At Chicago's drafty Greyhound terminal, hundreds huddled for long-delayed buses, and their drivers, still snowbound in the stormy East. Karen Graham spent the night waiting to leave the windy city for the Sunshine State.
"At least if we were on a bus we would be warm," she said. "We're freezing."
Friday marked the 11th-straight day of Chicago high temperatures below 20 degrees, and Saturday should be the 12th. But the cold spell is expected to break on Sunday when the thermometer hits the balmy 30s.
Meanwhile, Boston woke up Friday to the weather equivalent of a bad hangover after a wild and wintry 24 hours. With temperatures plunging into the teens, tough New Englanders moved around in clouds of breath vapor, doing the slick-sidewalk shuffle.
CBS News' Don Dahler found Stephanie Cummings digging out her car. When asked if she said if was ready for spring, she said "not quite yet."
Others were dealing with the unpleasant results of a violent storm. Cars were frozen in a parking lot turned lake of ice in Revere, Massachusetts, and basements flooded after high winds sent waves bursting through a sea wall in Situate.

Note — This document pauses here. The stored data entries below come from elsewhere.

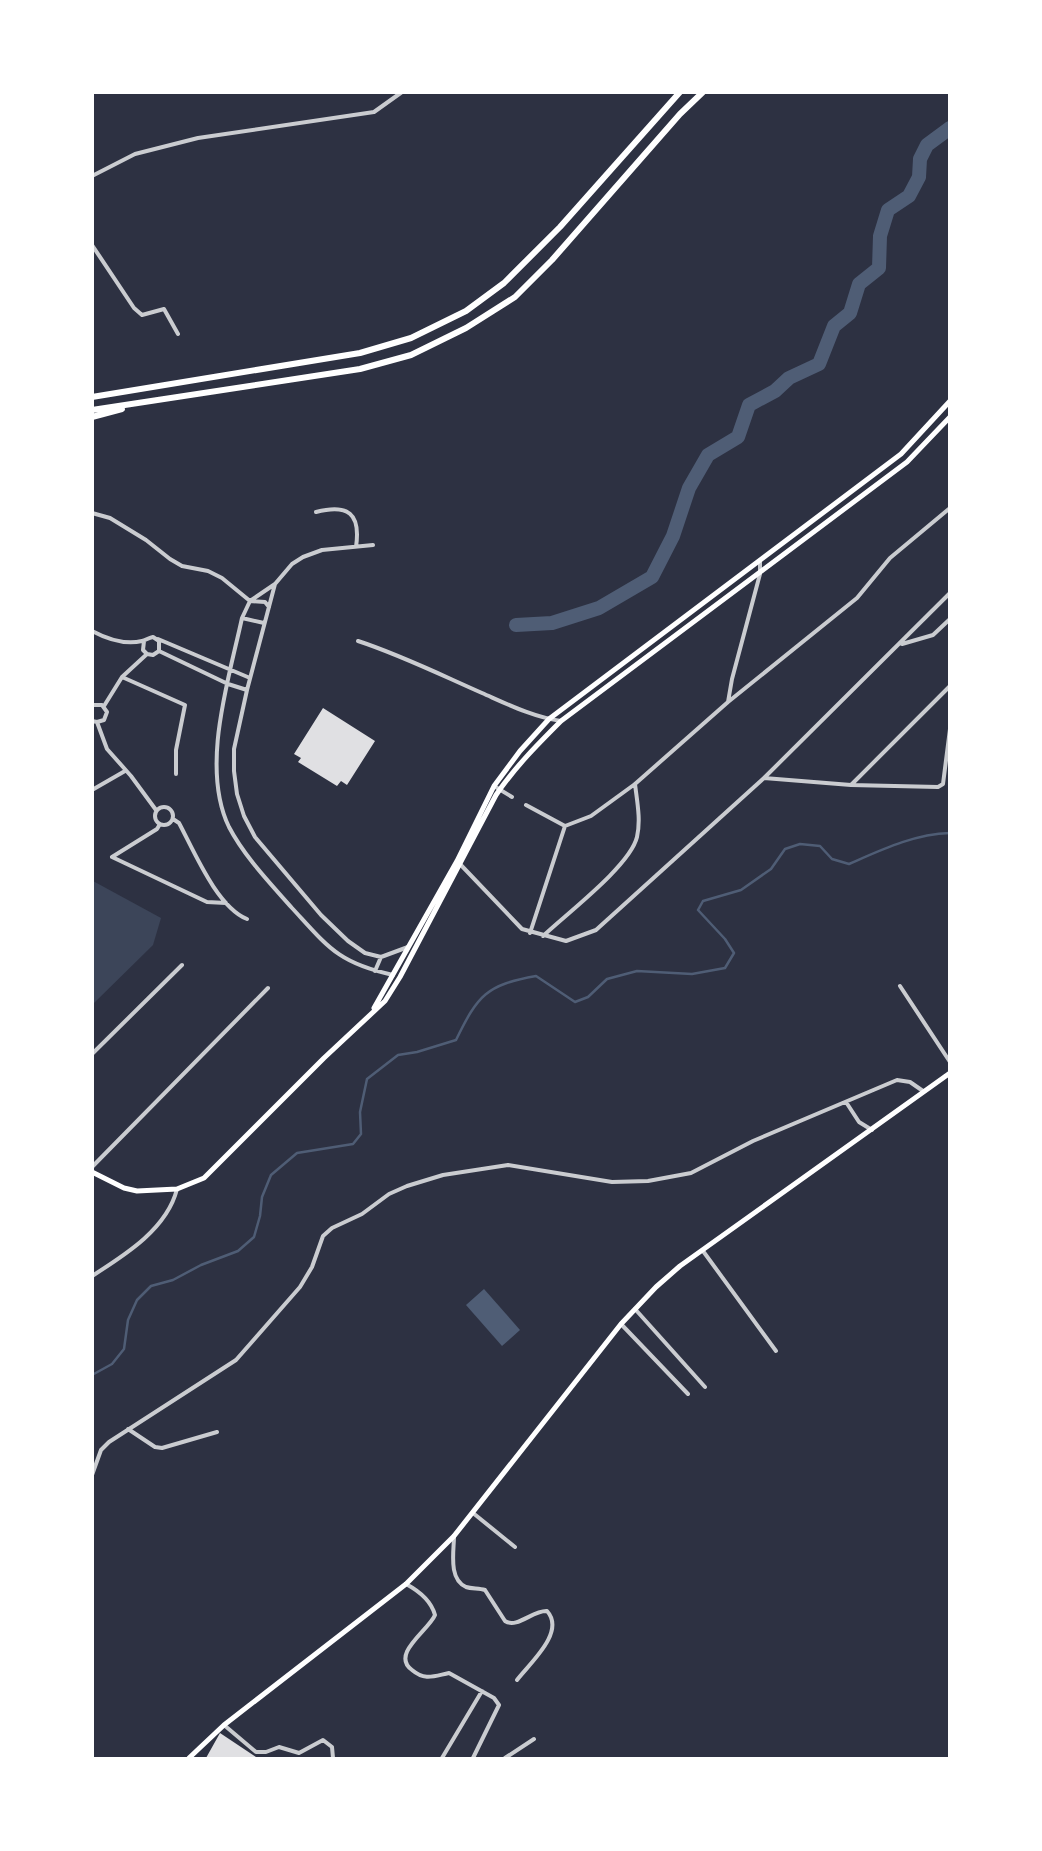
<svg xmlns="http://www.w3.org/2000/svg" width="1042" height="1851" font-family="'Zilla Slab',serif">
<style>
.green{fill:#3c4559}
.water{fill:#4f5d75}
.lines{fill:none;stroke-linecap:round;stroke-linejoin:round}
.stream{stroke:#4f5d75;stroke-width:2.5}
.river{stroke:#4f5d75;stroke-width:14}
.building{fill:#e0e0e3}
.minor{stroke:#caccd0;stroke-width:4}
.secondary{stroke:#fff;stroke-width:5}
.motorway{stroke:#fff;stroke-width:6}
</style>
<rect width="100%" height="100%" fill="#2d3142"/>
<!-- green -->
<path class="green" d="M93 881 161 918 153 945 93 1004Z"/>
<!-- water -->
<path class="water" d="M484 1289 520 1330 502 1346 466 1305Z"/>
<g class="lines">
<!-- stream -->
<path class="stream" d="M92 1375 112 1364 124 1349 128 1320 137 1300 151 1286 173 1280 201 1265 238 1251 254 1237 260 1216 262 1197 271 1175 297 1153 353 1144 361 1134 360 1112 367 1079 398 1055 417 1052 456 1040C478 995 486 985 536 976L575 1002 588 997 607 979 637 971 692 974 725 968 734 953 725 939 698 910 703 901 741 890 771 869 785 849 800 844 820 846 832 859 849 864C881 850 914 834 950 833"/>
<!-- river -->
<path class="river" d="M516 625 552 623 599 608 652 577 673 536 689 488 708 455 738 437 749 405 775 391 789 378 819 364 834 326 850 313 859 284 879 268 880 236 888 210 909 196 919 177 920 159 927 145 950 128"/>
</g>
<!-- building -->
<path class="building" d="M323 708 375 741 347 785 341 781 337 786 298 762 301 758 294 754Z
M220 1733 256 1757 258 1758H206Z"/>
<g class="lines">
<!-- minor -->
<path class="minor" d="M92 176 135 154 198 138 374 112 402 92
M92 245 134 308 142 315 164 309 178 334
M316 512C348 504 361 513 356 547
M92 513 110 518 146 540 170 559 182 566 208 571 222 578 250 601 265 602 269 607
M373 545 322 550 303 557 292 564 275 584 247 690 234 749V771L237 794 244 816 255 837 321 915 348 941 365 953 381 957 408 947
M275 584 250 601 242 618C229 679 200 767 229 827 244 856 270 883 292 908 328 947 338 963 393 975
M242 618 264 623
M92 631C107 639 125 645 142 641 146 640 148 638 153 637L159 641V651L153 655 147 654 143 650 144 641
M158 639 250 678
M358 641C401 655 441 675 482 693 507 704 533 717 561 721
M902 644 933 635 950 619
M159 651 228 684 247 690
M122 677 185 705 176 750V774
M728 702 732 679 760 574V561
M92 705H102L107 712 104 720 97 722 92 721
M104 706 122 677 147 654
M97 722 107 749 131 776 156 810
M764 778 851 785 938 787 943 784 950 729
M851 785 950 686
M494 786 512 797
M92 790 125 771
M526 805 565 826 591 816 635 784 728 702 857 598 890 558 950 508
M155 816a9 9 0 1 1 18 0a9 9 0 1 1-18 0Z
M173 819 179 823C194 851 217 907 247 919
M112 857 207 902 226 903
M112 857 157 829 160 824
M459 863 522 929 566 941 596 930 764 778 950 593
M530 933 565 826
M543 936C566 914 630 866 637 837 641 820 637 801 635 784
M375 971 381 957
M900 986 950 1062
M92 1054 182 965
M846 1102 859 1122 872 1130
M92 1167 268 988
M703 1251 776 1351
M92 1276C125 1255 167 1229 177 1189
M635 1309 705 1387
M621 1324 688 1394
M128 1429 155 1447 162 1448 217 1432
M92 1475 101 1450 109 1442 236 1360 300 1287 312 1267 323 1236 332 1228 362 1214 389 1194 407 1186 443 1175 508 1165 612 1182 648 1181 691 1173 753 1141 897 1080 910 1082 923 1091
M473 1513 515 1547
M454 1536C454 1551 448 1579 466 1587 472 1589 479 1588 485 1590L505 1621C517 1629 533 1610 547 1611 566 1632 530 1663 517 1680
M406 1584C419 1591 431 1600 435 1615 429 1630 390 1654 412 1670 425 1681 434 1676 449 1673L494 1698 499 1705 473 1758
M224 1725 256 1752H266L279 1747 299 1753 323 1740 332 1747 333 1758
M442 1758 482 1691
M505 1758 534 1739"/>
<!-- secondary -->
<path class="secondary" d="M374 1008 457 861 494 786 520 751 549 719 901 454 950 401
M92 1172 124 1188 137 1191 177 1189 204 1178 324 1058 385 1001 400 977 496 795C515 767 538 744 561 721L907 462 950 417
M189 1758 224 1725 406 1584 454 1536 621 1324 656 1287 680 1266 950 1073"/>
<!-- motorway -->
<path class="motorway" d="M92 397 360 353 411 338 466 311 504 283 560 227 680 92
M92 410 360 369 411 355 466 328 515 297 552 260 680 114 703 92
M92 417 122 409"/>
</g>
<!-- border -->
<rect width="1042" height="1851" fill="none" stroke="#ffffff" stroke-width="188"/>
</svg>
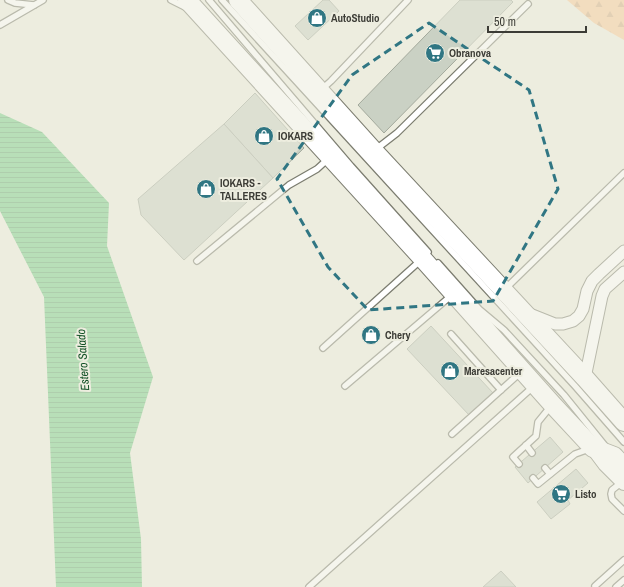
<svg xmlns="http://www.w3.org/2000/svg" width="624" height="587" font-family="'Archivo Narrow',sans-serif">
  <style>
    .forest { fill: url(#forest-firs) }
    .water { fill: url(#water-rules) }
    .building { fill: #cad1c4; stroke: #a3a99c }
    .lines { fill: none; stroke-linecap: round; stroke-linejoin: round }
    .service-casing { stroke: #7c7d70; stroke-width: 8 }
    .minor-casing { stroke: #7c7d70; stroke-width: 13 }
    .tertiary-casing { stroke: #7c7d70; stroke-width: 16 }
    .primary-casing { stroke: #7c7d70; stroke-width: 20 }
    .service { stroke: #fff; stroke-width: 5.5 }
    .minor { stroke: #fff; stroke-width: 11 }
    .tertiary { stroke: #fff; stroke-width: 14 }
    .primary { stroke: #fff; stroke-width: 18 }
    .marked { fill: none; stroke: #307683; stroke-width: 3; stroke-dasharray: 8 5; stroke-linejoin: round }
    .labels { text-anchor: middle; stroke-width: 4; stroke-linejoin: round; paint-order: stroke }
    .poi-label { font-size: 11px; font-weight: bold; fill: #3c3c36; stroke: #ededdf; text-anchor: start }
    .water-label { font-size: 12px; font-style: italic; fill: #115025; stroke: #ededdf }
  </style>
  <defs>
    <pattern id="forest-firs" width="22" height="20" patternUnits="userSpaceOnUse"><rect width="22" height="20" fill="#f9c999"/><path d="M5 1l3.5 6h-7zM16 11l3.5 6h-7z" fill="#d6ae84"/></pattern>
    <pattern id="water-rules" width="6" height="5" patternUnits="userSpaceOnUse"><rect width="6" height="5" fill="#78cf8a"/><path d="M0 2.5h6" fill="none" stroke="#64a972"/></pattern>
  </defs>
  <rect width="100%" height="100%" fill="#ededdf"/>
  <path class="forest" d="M 567,0 L 624,0 L 624,40 L 594,23 Z"/>
  <path class="water" d="M 0,113 L 42,132 L 109,203 L 107,246 L 153,377 L 130,453 L 141,539 L 142,587 L 56,587 L 44,297 L 0,211 Z"/>
  <g class="building">
    <path d="M 323,0 L 329,0 L 339,11 L 308,40 L 295,26 Z"/>
    <path d="M 460,0 L 511,0 L 513,2 L 384,133 L 358,105 Z"/>
    <path d="M 255,93 L 304,148 L 273,178 L 224,124 Z"/>
    <path d="M 224,124 L 273,178 L 184,260 L 141,215 L 138,199 Z"/>
    <path d="M 431,326 L 493,393 L 469,415 L 407,349 Z"/>
    <path d="M 550,437 L 563,452 L 528,483 L 515,467 Z"/>
    <path d="M 576,469 L 588,483 L 568,500 L 570,504 L 551,519 L 537,502 Z"/>
    <path d="M 501,571 L 516,587 L 483,587 Z"/>
  </g>
  <g class="lines">
    <defs>
      <g id="service">
        <path d="M 8,0 L 15,3 L 34,5"/>
        <path d="M 171,0 L 185,7"/>
        <path d="M 209,0 L 351,166 L 428,252"/>
        <path d="M 222,0 L 575,386 L 624,442"/>
        <path d="M 0,25 L 43,0"/>
        <path d="M 322,89 L 331,81 L 408,0"/>
        <path d="M 375,150 L 397,133 L 528,4"/>
        <path d="M 197,261 L 289,185 L 317,169 L 328,159"/>
        <path d="M 438,263 L 479,309 L 504,330 L 564,395 L 606,447"/>
        <path d="M 505,289 L 624,173"/>
        <path d="M 451,334 L 501,390"/>
        <path d="M 323,348 L 421,260"/>
        <path d="M 345,386 L 452,295"/>
        <path d="M 452,434 L 521,372"/>
        <path d="M 526,445 L 532,453"/>
        <path d="M 519,464 L 513,457 L 536,436 L 538,422 L 551,406"/>
        <path d="M 545,468 L 550,474"/>
        <path d="M 533,478 L 538,484 L 575,454 L 589,449"/>
        <path d="M 622,482 L 612,490 L 611,494 L 612,499 L 624,511"/>
        <path d="M 595,586 L 624,560"/>
        <path d="M 309,587 L 534,386"/>
        <path d="M 616,587 L 624,580"/>
      </g>
      <g id="minor">
        <path d="M 530,314 L 555,324 L 563,324 L 573,321 L 579,316 L 583,309 L 587,291 L 592,281 L 599,274 L 624,251"/>
        <path d="M 585,378 L 602,296 L 605,289 L 624,272"/>
      </g>
      <path id="tertiary" d="M 593,448 L 605,464 L 624,483"/>
      <g id="primary">
        <path d="M 187,0 L 422,258 L 553,405 L 593,448 L 614,456 L 624,467"/>
        <path d="M 238,0 L 374,151 L 585,378 L 624,422"/>
      </g>
    </defs>
    <use href="#service" class="service-casing"/>
    <use href="#minor" class="minor-casing"/>
    <use href="#tertiary" class="tertiary-casing"/>
    <use href="#primary" class="primary-casing"/>
    <use href="#service" class="service"/>
    <use href="#minor" class="minor"/>
    <use href="#tertiary" class="tertiary"/>
    <use href="#primary" class="primary"/>
  </g>
  <path d="M0 0H624V587H0ZM 429,23 L 529,90 L 558,189 L 493,301 L 368,310 L 328,267 L 277,179 L 352,75 Z" fill="#ededdf" fill-opacity=".55" fill-rule="evenodd"/>
  <path class="marked" d="M 429,23 L 529,90 L 558,189 L 493,301 L 368,310 L 328,267 L 277,179 L 352,75 Z"/>
  <defs>
    <symbol id="shop-disc" viewBox="-11 -11 22 22"><circle r="9.5" fill="#307683" stroke="#ededdf"/><path d="M-5-2.5h2.3a2.7 3.5 0 0 1 5.4 0H5L5.5 6h-11ZM-1.5-2.5h3a1.5 2.3 0 0 0-3 0Z" fill="#fff"/></symbol>
    <symbol id="supermarket-disc" viewBox="-11 -11 22 22"><circle r="9.5" fill="#307683" stroke="#ededdf"/><path d="M-6-5.5h2.5l.6 2H6L4.5 2H-2.5L-4.4-4H-6ZM-1.5 3.2a1.3 1.3 0 1 0 .1 0ZM3 3.2a1.3 1.3 0 1 0 .1 0Z" fill="#fff"/></symbol>
  </defs>
  <g fill-rule="evenodd">
    <use href="#shop-disc" x="306" y="7" width="22" height="22"/>
    <use href="#supermarket-disc" x="424" y="42" width="22" height="22"/>
    <use href="#shop-disc" x="253" y="125" width="22" height="22"/>
    <use href="#shop-disc" x="195" y="178" width="22" height="22"/>
    <use href="#shop-disc" x="360" y="324" width="22" height="22"/>
    <use href="#shop-disc" x="439" y="360" width="22" height="22"/>
    <use href="#supermarket-disc" x="550" y="483" width="22" height="22"/>
  </g>
  <g class="labels">
    <g class="poi-label">
      <text x="331" y="22">AutoStudio</text>
      <text x="449" y="57">Obranova</text>
      <text x="278" y="140">IOKARS</text>
      <text x="220" y="187">IOKARS -<tspan x="220" dy="13">TALLERES</tspan></text>
      <text x="385" y="339">Chery</text>
      <text x="464" y="375">Maresacenter</text>
      <text x="575" y="498">Listo</text>
    </g>
    <g class="water-label">
      <text transform="translate(83 360) rotate(-94)" y="4">Estero Salado</text>
    </g>
  </g>
  <path d="M488 26v6h98v-6" fill="none" stroke="#3c3c36" stroke-width="2"/>
  <text x="494" y="26" font-size="12" fill="#3c3c36" stroke="#ededdf" stroke-width="3" paint-order="stroke">50 m</text>
</svg>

That combination of winds, high tide, and a super moon produced the highest tide the area has ever seen. But the Boston area wasn't alone in the misery. Up and down the East Coast, tens of thousands spent a frigid night without power.
In Onondaga, New York, volunteers with the ASPCA went searching for neglected pets. They found Sparky, whom neighbors said had been left outside all morning, but he's now warm and safe.
As for the weekend, it won't get above single digits in Boston Saturday, and there's the possibility of more snow on Monday.